NEW YORK – For the tech industry, Facebook’s Cambridge Analytica scandal has led to a wave of self-examination when it comes to the culture around data collection and utilization – and what the price is for bad data privacy policies.
While regulatory efforts, fines and consumer public sentiment might be good motives to keep tech giants honest, a larger cultural shift is needed in the tech industry’s mindset to improve the current state of affairs, experts say. They say social media companies, and other firms, need to re-evaluate the role of data misuse and even consider how breaches are disclosed.
“The era of being able to collect data and use it as you will, is shifting,” said Kalinda Raina, head of global privacy at LinkedIn, speaking on Tuesday at the WSJ Cyber Security Forum. “Data privacy isn’t just a legal issue – the whole company needs to think about and be educated about clear corporate values when it comes to using or collecting data.”
Unfortunately, that change in mindset won’t happen overnight.
Maureen K. Ohlhausen, former commissioner of the Federal Trade Commission who held her position when Facebook’s Cambridge Analytica debacle broke out, called this moment a “pivotal point” when it comes to awareness about data privacy.
“In this case, public interest was white hot – we were seeing questions from consumers, Congress and regulators, around the world,” Ohlhausen said. “I made the decision to make that investigation public, and it was one of those moments where you see that the intensity was so palpable, it wasn’t like other breaches.”

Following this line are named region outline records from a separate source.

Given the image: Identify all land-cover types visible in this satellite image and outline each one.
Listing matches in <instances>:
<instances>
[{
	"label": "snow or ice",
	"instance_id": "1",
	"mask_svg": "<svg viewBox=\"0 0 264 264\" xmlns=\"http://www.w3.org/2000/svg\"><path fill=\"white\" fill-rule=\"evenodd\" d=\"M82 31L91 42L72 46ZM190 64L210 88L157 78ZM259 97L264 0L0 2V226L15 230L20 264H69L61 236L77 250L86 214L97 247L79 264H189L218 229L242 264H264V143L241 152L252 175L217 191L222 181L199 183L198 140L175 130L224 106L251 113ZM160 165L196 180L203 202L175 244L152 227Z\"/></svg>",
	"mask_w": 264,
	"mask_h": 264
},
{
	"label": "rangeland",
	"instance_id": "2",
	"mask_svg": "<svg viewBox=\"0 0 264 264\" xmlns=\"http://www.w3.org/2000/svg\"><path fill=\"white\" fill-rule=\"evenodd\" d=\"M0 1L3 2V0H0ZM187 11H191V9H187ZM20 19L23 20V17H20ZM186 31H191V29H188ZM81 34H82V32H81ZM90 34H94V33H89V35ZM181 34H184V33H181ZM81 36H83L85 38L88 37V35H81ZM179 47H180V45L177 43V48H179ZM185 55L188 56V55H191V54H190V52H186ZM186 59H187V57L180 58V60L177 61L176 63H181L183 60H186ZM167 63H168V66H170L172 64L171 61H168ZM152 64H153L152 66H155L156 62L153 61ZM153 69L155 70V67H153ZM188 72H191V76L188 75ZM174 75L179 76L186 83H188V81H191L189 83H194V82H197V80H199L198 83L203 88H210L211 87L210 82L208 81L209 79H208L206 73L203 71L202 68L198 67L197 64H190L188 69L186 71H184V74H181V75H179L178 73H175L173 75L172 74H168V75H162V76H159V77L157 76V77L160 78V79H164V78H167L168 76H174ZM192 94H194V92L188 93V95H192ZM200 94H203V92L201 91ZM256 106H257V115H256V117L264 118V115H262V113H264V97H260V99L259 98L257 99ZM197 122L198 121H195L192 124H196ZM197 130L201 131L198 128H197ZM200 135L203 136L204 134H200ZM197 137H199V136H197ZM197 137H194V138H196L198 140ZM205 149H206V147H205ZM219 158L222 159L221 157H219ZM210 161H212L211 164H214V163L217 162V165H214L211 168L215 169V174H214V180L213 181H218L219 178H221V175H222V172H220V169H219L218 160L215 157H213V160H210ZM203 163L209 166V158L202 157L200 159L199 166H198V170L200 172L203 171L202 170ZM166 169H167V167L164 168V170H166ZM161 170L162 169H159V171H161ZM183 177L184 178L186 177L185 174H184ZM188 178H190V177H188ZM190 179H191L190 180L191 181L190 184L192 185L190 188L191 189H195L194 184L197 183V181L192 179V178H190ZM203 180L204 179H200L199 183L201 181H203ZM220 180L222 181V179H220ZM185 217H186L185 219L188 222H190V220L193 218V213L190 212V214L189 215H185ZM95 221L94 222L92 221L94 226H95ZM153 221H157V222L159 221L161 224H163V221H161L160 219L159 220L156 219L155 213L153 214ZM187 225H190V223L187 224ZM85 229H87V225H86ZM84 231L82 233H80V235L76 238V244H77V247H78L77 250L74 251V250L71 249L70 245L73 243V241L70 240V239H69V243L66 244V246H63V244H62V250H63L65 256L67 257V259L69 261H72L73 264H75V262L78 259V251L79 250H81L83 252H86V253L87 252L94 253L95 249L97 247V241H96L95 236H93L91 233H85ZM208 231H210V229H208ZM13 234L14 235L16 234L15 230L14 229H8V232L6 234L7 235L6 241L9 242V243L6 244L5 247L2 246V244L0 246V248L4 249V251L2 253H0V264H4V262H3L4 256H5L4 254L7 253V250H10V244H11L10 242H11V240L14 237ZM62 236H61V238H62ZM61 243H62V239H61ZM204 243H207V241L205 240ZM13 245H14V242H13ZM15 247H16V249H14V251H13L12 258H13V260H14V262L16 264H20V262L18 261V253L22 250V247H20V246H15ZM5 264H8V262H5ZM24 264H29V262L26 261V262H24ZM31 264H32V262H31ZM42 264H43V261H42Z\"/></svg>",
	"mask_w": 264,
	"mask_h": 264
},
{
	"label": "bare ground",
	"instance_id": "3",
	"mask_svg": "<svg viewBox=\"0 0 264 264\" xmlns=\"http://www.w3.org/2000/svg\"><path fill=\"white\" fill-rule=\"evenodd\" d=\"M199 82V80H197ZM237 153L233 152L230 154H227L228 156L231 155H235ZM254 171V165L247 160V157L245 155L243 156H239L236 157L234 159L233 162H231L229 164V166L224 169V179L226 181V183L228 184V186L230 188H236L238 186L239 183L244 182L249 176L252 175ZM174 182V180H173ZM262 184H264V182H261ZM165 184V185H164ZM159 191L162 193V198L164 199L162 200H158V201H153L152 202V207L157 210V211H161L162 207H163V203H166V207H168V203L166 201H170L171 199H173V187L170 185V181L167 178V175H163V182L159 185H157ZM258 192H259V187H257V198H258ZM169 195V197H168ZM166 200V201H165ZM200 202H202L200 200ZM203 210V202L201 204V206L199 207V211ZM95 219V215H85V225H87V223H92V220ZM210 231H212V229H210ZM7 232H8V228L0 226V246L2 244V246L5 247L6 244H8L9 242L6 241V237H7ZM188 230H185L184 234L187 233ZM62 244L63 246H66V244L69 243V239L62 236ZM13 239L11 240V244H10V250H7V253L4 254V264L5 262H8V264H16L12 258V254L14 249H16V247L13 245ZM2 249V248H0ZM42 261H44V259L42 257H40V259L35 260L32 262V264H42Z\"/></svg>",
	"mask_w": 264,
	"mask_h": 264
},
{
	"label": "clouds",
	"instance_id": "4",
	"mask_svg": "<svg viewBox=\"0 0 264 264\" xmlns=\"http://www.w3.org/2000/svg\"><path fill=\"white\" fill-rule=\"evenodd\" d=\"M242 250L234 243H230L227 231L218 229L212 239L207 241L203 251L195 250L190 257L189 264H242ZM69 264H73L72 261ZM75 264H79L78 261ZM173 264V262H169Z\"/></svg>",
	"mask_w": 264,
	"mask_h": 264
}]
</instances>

The main impact that has emerged over the past year is privacy shifting from a concern to a reputational risk for companies. On the outset of Facebook, companies are fearing more than a slap on the wrist when it comes to be data privacy issues – their reputation is at stake.
When it comes to data privacy, it’s not just on the shoulders of social media companies, either. Security issues and data breaches have left consumers concerned about data that they put online.
“It’s become a C-Suite issue,” she said. “Privacy has always been an issue, but a rise in awareness in consumers means that it is starting to affect the bottom line of a company and affect its leadership – we’ve seen CEOs lose their job.”
Facebook has seen intense backlash for data misuse since last March – the company has been fined by a UK data watchdog, the Information Commissioner’s Office, and most recently from Italy.
Fines like these might be effective to an extent for privacy policies, but ultimately the main driver for companies must be internal, said LinkedIn’s Raina.
The Facebook scandal left social media companies evaluating how they could build a culture of viewing data as valuable- and private – when it comes to consumers, she said. LinkedIn takes employees from across its organization and put them through a six-month course about privacy.
Part of that is also giving consumers a say in how their data is collected and shared. “Users come to LinkedIn to be found, that’s what’s interesting about privacy – we want to ensure they have the control over the ways that data is used,” said Raina.